Unlike the belated world premiere of Ortiz’s Tzam, Connesson’s Les belles heures will indeed have its world premiere as its title indicates, at “the beautiful hour.” “This work is truly beautiful. Collaborating with Guillaume was a special and rewarding experience,” says CSO Principal Oboist Parry, Connesson’s soloist and musical collaborator for the piece (see Dwight Parry discusses Connesson oboe concerto).

Langrée first conducted a work by Connesson with the CSO during an all-French gala program that opened the 2018–19 season, when Langrée added the composer’s Flammenschrift, a 10-minute orchestral piece from 2012, as a contemporary rejoinder to Dukas’ Sorcerer’s Apprentice and Ravel’s Daphnis et Chloé, essentially marking an extension of French musical tradition.

“The main thing about the piece was its rich orchestration,” Langrée recalls. “Connesson certainly knows how to create an orchestral sound, not just in the variety of colors but also in creating a certain chemistry between those sounds and players themselves.”

That said, Langrée says he hesitates to wave the French flag excessively on the podium. “You know, I never feel more French than when I am abroad,” the Alsace native admits. “When I’m conducting Bernstein or Sebastian Currier or John Adams or Missy Mazzoli, I can see without question how they are American.
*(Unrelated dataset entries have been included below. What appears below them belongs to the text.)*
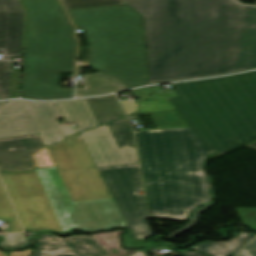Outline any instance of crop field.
Masks as SVG:
<instances>
[{"mask_svg": "<svg viewBox=\"0 0 256 256\" xmlns=\"http://www.w3.org/2000/svg\"><path fill=\"white\" fill-rule=\"evenodd\" d=\"M169 98L190 128L135 132L154 217L186 220L211 199L203 164L256 140V71L171 84Z\"/></svg>", "mask_w": 256, "mask_h": 256, "instance_id": "obj_1", "label": "crop field"}, {"mask_svg": "<svg viewBox=\"0 0 256 256\" xmlns=\"http://www.w3.org/2000/svg\"><path fill=\"white\" fill-rule=\"evenodd\" d=\"M144 16L150 83L256 68V5L122 0Z\"/></svg>", "mask_w": 256, "mask_h": 256, "instance_id": "obj_2", "label": "crop field"}, {"mask_svg": "<svg viewBox=\"0 0 256 256\" xmlns=\"http://www.w3.org/2000/svg\"><path fill=\"white\" fill-rule=\"evenodd\" d=\"M48 147L57 167L1 171L25 229L86 232L126 223L97 167L138 163L135 147L118 149L107 125Z\"/></svg>", "mask_w": 256, "mask_h": 256, "instance_id": "obj_3", "label": "crop field"}, {"mask_svg": "<svg viewBox=\"0 0 256 256\" xmlns=\"http://www.w3.org/2000/svg\"><path fill=\"white\" fill-rule=\"evenodd\" d=\"M22 1L28 13L22 98H73V88H60V72L74 71L72 25L57 0Z\"/></svg>", "mask_w": 256, "mask_h": 256, "instance_id": "obj_4", "label": "crop field"}, {"mask_svg": "<svg viewBox=\"0 0 256 256\" xmlns=\"http://www.w3.org/2000/svg\"><path fill=\"white\" fill-rule=\"evenodd\" d=\"M68 12L86 32L95 69L129 87L148 83L141 15L126 4Z\"/></svg>", "mask_w": 256, "mask_h": 256, "instance_id": "obj_5", "label": "crop field"}, {"mask_svg": "<svg viewBox=\"0 0 256 256\" xmlns=\"http://www.w3.org/2000/svg\"><path fill=\"white\" fill-rule=\"evenodd\" d=\"M55 118L61 116L54 102L9 101L0 108V138L39 133L45 146L58 143L71 129Z\"/></svg>", "mask_w": 256, "mask_h": 256, "instance_id": "obj_6", "label": "crop field"}, {"mask_svg": "<svg viewBox=\"0 0 256 256\" xmlns=\"http://www.w3.org/2000/svg\"><path fill=\"white\" fill-rule=\"evenodd\" d=\"M136 241L152 235L146 212L138 164L98 168Z\"/></svg>", "mask_w": 256, "mask_h": 256, "instance_id": "obj_7", "label": "crop field"}, {"mask_svg": "<svg viewBox=\"0 0 256 256\" xmlns=\"http://www.w3.org/2000/svg\"><path fill=\"white\" fill-rule=\"evenodd\" d=\"M33 256H110L92 236L57 238L44 234Z\"/></svg>", "mask_w": 256, "mask_h": 256, "instance_id": "obj_8", "label": "crop field"}, {"mask_svg": "<svg viewBox=\"0 0 256 256\" xmlns=\"http://www.w3.org/2000/svg\"><path fill=\"white\" fill-rule=\"evenodd\" d=\"M24 13L18 0H0L1 60L20 56Z\"/></svg>", "mask_w": 256, "mask_h": 256, "instance_id": "obj_9", "label": "crop field"}, {"mask_svg": "<svg viewBox=\"0 0 256 256\" xmlns=\"http://www.w3.org/2000/svg\"><path fill=\"white\" fill-rule=\"evenodd\" d=\"M44 148L38 134L0 139V169L23 170L35 166L32 154Z\"/></svg>", "mask_w": 256, "mask_h": 256, "instance_id": "obj_10", "label": "crop field"}, {"mask_svg": "<svg viewBox=\"0 0 256 256\" xmlns=\"http://www.w3.org/2000/svg\"><path fill=\"white\" fill-rule=\"evenodd\" d=\"M67 123L75 122L79 125L80 132L93 126H97L94 116L84 99L57 102Z\"/></svg>", "mask_w": 256, "mask_h": 256, "instance_id": "obj_11", "label": "crop field"}, {"mask_svg": "<svg viewBox=\"0 0 256 256\" xmlns=\"http://www.w3.org/2000/svg\"><path fill=\"white\" fill-rule=\"evenodd\" d=\"M84 78L86 88L76 89V97L107 94L127 88L117 79L107 77L101 73L84 75Z\"/></svg>", "mask_w": 256, "mask_h": 256, "instance_id": "obj_12", "label": "crop field"}, {"mask_svg": "<svg viewBox=\"0 0 256 256\" xmlns=\"http://www.w3.org/2000/svg\"><path fill=\"white\" fill-rule=\"evenodd\" d=\"M99 125L121 118L124 114L115 96L86 99Z\"/></svg>", "mask_w": 256, "mask_h": 256, "instance_id": "obj_13", "label": "crop field"}, {"mask_svg": "<svg viewBox=\"0 0 256 256\" xmlns=\"http://www.w3.org/2000/svg\"><path fill=\"white\" fill-rule=\"evenodd\" d=\"M253 234L240 232L234 234V238L226 242H208L204 241L189 249H195L212 256H231L241 246H243Z\"/></svg>", "mask_w": 256, "mask_h": 256, "instance_id": "obj_14", "label": "crop field"}, {"mask_svg": "<svg viewBox=\"0 0 256 256\" xmlns=\"http://www.w3.org/2000/svg\"><path fill=\"white\" fill-rule=\"evenodd\" d=\"M108 127L119 148L135 146L131 127L126 118L108 124Z\"/></svg>", "mask_w": 256, "mask_h": 256, "instance_id": "obj_15", "label": "crop field"}, {"mask_svg": "<svg viewBox=\"0 0 256 256\" xmlns=\"http://www.w3.org/2000/svg\"><path fill=\"white\" fill-rule=\"evenodd\" d=\"M0 219L6 220L10 224V232L21 231V227L10 206L6 193L0 182Z\"/></svg>", "mask_w": 256, "mask_h": 256, "instance_id": "obj_16", "label": "crop field"}, {"mask_svg": "<svg viewBox=\"0 0 256 256\" xmlns=\"http://www.w3.org/2000/svg\"><path fill=\"white\" fill-rule=\"evenodd\" d=\"M12 64L0 61V99L9 98L11 93Z\"/></svg>", "mask_w": 256, "mask_h": 256, "instance_id": "obj_17", "label": "crop field"}, {"mask_svg": "<svg viewBox=\"0 0 256 256\" xmlns=\"http://www.w3.org/2000/svg\"><path fill=\"white\" fill-rule=\"evenodd\" d=\"M66 9L121 4V0H62Z\"/></svg>", "mask_w": 256, "mask_h": 256, "instance_id": "obj_18", "label": "crop field"}, {"mask_svg": "<svg viewBox=\"0 0 256 256\" xmlns=\"http://www.w3.org/2000/svg\"><path fill=\"white\" fill-rule=\"evenodd\" d=\"M139 109L138 112H152V111H163V110H172L175 109L169 101L159 100V101H146L138 102Z\"/></svg>", "mask_w": 256, "mask_h": 256, "instance_id": "obj_19", "label": "crop field"}, {"mask_svg": "<svg viewBox=\"0 0 256 256\" xmlns=\"http://www.w3.org/2000/svg\"><path fill=\"white\" fill-rule=\"evenodd\" d=\"M26 239L23 233L9 234L6 240L0 243L2 248H19L25 245Z\"/></svg>", "mask_w": 256, "mask_h": 256, "instance_id": "obj_20", "label": "crop field"}, {"mask_svg": "<svg viewBox=\"0 0 256 256\" xmlns=\"http://www.w3.org/2000/svg\"><path fill=\"white\" fill-rule=\"evenodd\" d=\"M244 224L256 231V208L237 209Z\"/></svg>", "mask_w": 256, "mask_h": 256, "instance_id": "obj_21", "label": "crop field"}, {"mask_svg": "<svg viewBox=\"0 0 256 256\" xmlns=\"http://www.w3.org/2000/svg\"><path fill=\"white\" fill-rule=\"evenodd\" d=\"M234 256H256V236L250 240L242 249H240Z\"/></svg>", "mask_w": 256, "mask_h": 256, "instance_id": "obj_22", "label": "crop field"}, {"mask_svg": "<svg viewBox=\"0 0 256 256\" xmlns=\"http://www.w3.org/2000/svg\"><path fill=\"white\" fill-rule=\"evenodd\" d=\"M35 157L38 163V167L54 166L46 148L39 152L37 155H35Z\"/></svg>", "mask_w": 256, "mask_h": 256, "instance_id": "obj_23", "label": "crop field"}, {"mask_svg": "<svg viewBox=\"0 0 256 256\" xmlns=\"http://www.w3.org/2000/svg\"><path fill=\"white\" fill-rule=\"evenodd\" d=\"M127 115L136 111L137 106H136V102L134 101V99H126V100H120Z\"/></svg>", "mask_w": 256, "mask_h": 256, "instance_id": "obj_24", "label": "crop field"}, {"mask_svg": "<svg viewBox=\"0 0 256 256\" xmlns=\"http://www.w3.org/2000/svg\"><path fill=\"white\" fill-rule=\"evenodd\" d=\"M126 240V247H136L145 244V240L142 239L138 242L135 241L134 237L132 236L131 232L124 236Z\"/></svg>", "mask_w": 256, "mask_h": 256, "instance_id": "obj_25", "label": "crop field"}, {"mask_svg": "<svg viewBox=\"0 0 256 256\" xmlns=\"http://www.w3.org/2000/svg\"><path fill=\"white\" fill-rule=\"evenodd\" d=\"M20 71H14L12 98L18 97Z\"/></svg>", "mask_w": 256, "mask_h": 256, "instance_id": "obj_26", "label": "crop field"}, {"mask_svg": "<svg viewBox=\"0 0 256 256\" xmlns=\"http://www.w3.org/2000/svg\"><path fill=\"white\" fill-rule=\"evenodd\" d=\"M182 256H210V255H203L199 252H190L187 250L180 251Z\"/></svg>", "mask_w": 256, "mask_h": 256, "instance_id": "obj_27", "label": "crop field"}, {"mask_svg": "<svg viewBox=\"0 0 256 256\" xmlns=\"http://www.w3.org/2000/svg\"><path fill=\"white\" fill-rule=\"evenodd\" d=\"M32 249L23 252H12L10 256H29Z\"/></svg>", "mask_w": 256, "mask_h": 256, "instance_id": "obj_28", "label": "crop field"}, {"mask_svg": "<svg viewBox=\"0 0 256 256\" xmlns=\"http://www.w3.org/2000/svg\"><path fill=\"white\" fill-rule=\"evenodd\" d=\"M129 256H147L146 253H144L142 250H138L130 254Z\"/></svg>", "mask_w": 256, "mask_h": 256, "instance_id": "obj_29", "label": "crop field"}, {"mask_svg": "<svg viewBox=\"0 0 256 256\" xmlns=\"http://www.w3.org/2000/svg\"><path fill=\"white\" fill-rule=\"evenodd\" d=\"M246 147L252 148V149H256V142L251 143L249 145H247Z\"/></svg>", "mask_w": 256, "mask_h": 256, "instance_id": "obj_30", "label": "crop field"}, {"mask_svg": "<svg viewBox=\"0 0 256 256\" xmlns=\"http://www.w3.org/2000/svg\"><path fill=\"white\" fill-rule=\"evenodd\" d=\"M0 256H5V254L3 252L0 251Z\"/></svg>", "mask_w": 256, "mask_h": 256, "instance_id": "obj_31", "label": "crop field"}, {"mask_svg": "<svg viewBox=\"0 0 256 256\" xmlns=\"http://www.w3.org/2000/svg\"><path fill=\"white\" fill-rule=\"evenodd\" d=\"M5 102V101H4ZM4 102H0V105H2Z\"/></svg>", "mask_w": 256, "mask_h": 256, "instance_id": "obj_32", "label": "crop field"}]
</instances>
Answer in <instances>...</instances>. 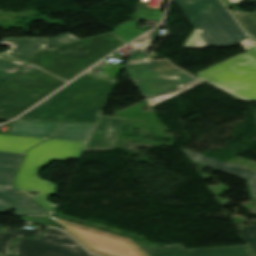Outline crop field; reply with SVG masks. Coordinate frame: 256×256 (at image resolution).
Listing matches in <instances>:
<instances>
[{
	"instance_id": "a9b5d70f",
	"label": "crop field",
	"mask_w": 256,
	"mask_h": 256,
	"mask_svg": "<svg viewBox=\"0 0 256 256\" xmlns=\"http://www.w3.org/2000/svg\"><path fill=\"white\" fill-rule=\"evenodd\" d=\"M162 15V12L139 10L137 17L143 19L160 20L162 19Z\"/></svg>"
},
{
	"instance_id": "28ad6ade",
	"label": "crop field",
	"mask_w": 256,
	"mask_h": 256,
	"mask_svg": "<svg viewBox=\"0 0 256 256\" xmlns=\"http://www.w3.org/2000/svg\"><path fill=\"white\" fill-rule=\"evenodd\" d=\"M142 250L149 256H254L247 245L185 250L178 244Z\"/></svg>"
},
{
	"instance_id": "214f88e0",
	"label": "crop field",
	"mask_w": 256,
	"mask_h": 256,
	"mask_svg": "<svg viewBox=\"0 0 256 256\" xmlns=\"http://www.w3.org/2000/svg\"><path fill=\"white\" fill-rule=\"evenodd\" d=\"M23 63L0 57V86L22 67Z\"/></svg>"
},
{
	"instance_id": "ae1a2a85",
	"label": "crop field",
	"mask_w": 256,
	"mask_h": 256,
	"mask_svg": "<svg viewBox=\"0 0 256 256\" xmlns=\"http://www.w3.org/2000/svg\"><path fill=\"white\" fill-rule=\"evenodd\" d=\"M223 2H224V4H225L227 7L230 6L229 3H228L226 0H223Z\"/></svg>"
},
{
	"instance_id": "ac0d7876",
	"label": "crop field",
	"mask_w": 256,
	"mask_h": 256,
	"mask_svg": "<svg viewBox=\"0 0 256 256\" xmlns=\"http://www.w3.org/2000/svg\"><path fill=\"white\" fill-rule=\"evenodd\" d=\"M159 36L158 27L130 44L133 48L124 65L125 71L148 102L171 97L202 82L171 66L166 60L153 61L145 51Z\"/></svg>"
},
{
	"instance_id": "8a807250",
	"label": "crop field",
	"mask_w": 256,
	"mask_h": 256,
	"mask_svg": "<svg viewBox=\"0 0 256 256\" xmlns=\"http://www.w3.org/2000/svg\"><path fill=\"white\" fill-rule=\"evenodd\" d=\"M89 72L18 120L96 123L117 80L92 76Z\"/></svg>"
},
{
	"instance_id": "5a996713",
	"label": "crop field",
	"mask_w": 256,
	"mask_h": 256,
	"mask_svg": "<svg viewBox=\"0 0 256 256\" xmlns=\"http://www.w3.org/2000/svg\"><path fill=\"white\" fill-rule=\"evenodd\" d=\"M52 160L66 162L67 159L49 158V157H39L26 155L21 167L18 171L16 179L14 181V188L28 194L26 191H41L38 196H31L35 201H37L42 207H44L52 217L55 209L58 205L51 203L48 200L50 195L55 194L56 185L47 182L46 180H41L37 175L42 167L50 164Z\"/></svg>"
},
{
	"instance_id": "d8731c3e",
	"label": "crop field",
	"mask_w": 256,
	"mask_h": 256,
	"mask_svg": "<svg viewBox=\"0 0 256 256\" xmlns=\"http://www.w3.org/2000/svg\"><path fill=\"white\" fill-rule=\"evenodd\" d=\"M75 242L64 232L46 227L41 238L16 240L12 251L14 256H93Z\"/></svg>"
},
{
	"instance_id": "4a817a6b",
	"label": "crop field",
	"mask_w": 256,
	"mask_h": 256,
	"mask_svg": "<svg viewBox=\"0 0 256 256\" xmlns=\"http://www.w3.org/2000/svg\"><path fill=\"white\" fill-rule=\"evenodd\" d=\"M41 226L36 225L34 230L18 229L12 233L0 232V253L11 256L10 248L13 238L16 237H29V236H40L43 232L42 229H38Z\"/></svg>"
},
{
	"instance_id": "d1516ede",
	"label": "crop field",
	"mask_w": 256,
	"mask_h": 256,
	"mask_svg": "<svg viewBox=\"0 0 256 256\" xmlns=\"http://www.w3.org/2000/svg\"><path fill=\"white\" fill-rule=\"evenodd\" d=\"M124 120V118L101 115L85 150L112 149Z\"/></svg>"
},
{
	"instance_id": "eef30255",
	"label": "crop field",
	"mask_w": 256,
	"mask_h": 256,
	"mask_svg": "<svg viewBox=\"0 0 256 256\" xmlns=\"http://www.w3.org/2000/svg\"><path fill=\"white\" fill-rule=\"evenodd\" d=\"M231 5H234V4H238V3H241L243 0H228Z\"/></svg>"
},
{
	"instance_id": "e52e79f7",
	"label": "crop field",
	"mask_w": 256,
	"mask_h": 256,
	"mask_svg": "<svg viewBox=\"0 0 256 256\" xmlns=\"http://www.w3.org/2000/svg\"><path fill=\"white\" fill-rule=\"evenodd\" d=\"M44 140L46 139L0 134V151L24 154L27 148ZM87 143L82 141L50 139L30 149L26 154L79 160Z\"/></svg>"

But when I’m conducting in my mother language, musically speaking, I don’t feel how French pieces are specifically French. It’s just my language.”

Although both Langrée and Parry cite the range of musical timbres as central to Connesson’s appeal, the composer himself says he aims for a balance of tone color with rhythm, melody and harmony. “Even in Debussy’s most ethereal pieces, there’s a strong rhythmic idea,” he says. Even in Stravinsky’s Rite of Spring, amidst its rhythmic force, there’s an extraordinary melodic discourse. This is what guides my own work: the quest for balance.”

A sense of balance, primarily in the placement of musical forces, also extends to the Music Hall stage. With an appropriate nod to the CSO’s “fanfare” tradition, Ortiz’s opening calls for placing brass instruments and percussion in a circular, quasi-stereophonic setting.

Taken together, the season’s final CSO commissions are a sign of returning to business as usual. “After the past two years, seeing antiphonal placement of brass and percussion is already very exciting,” Langrée says. “And having Dwight standing beside me, not just sitting in front of me, will be a great joy.”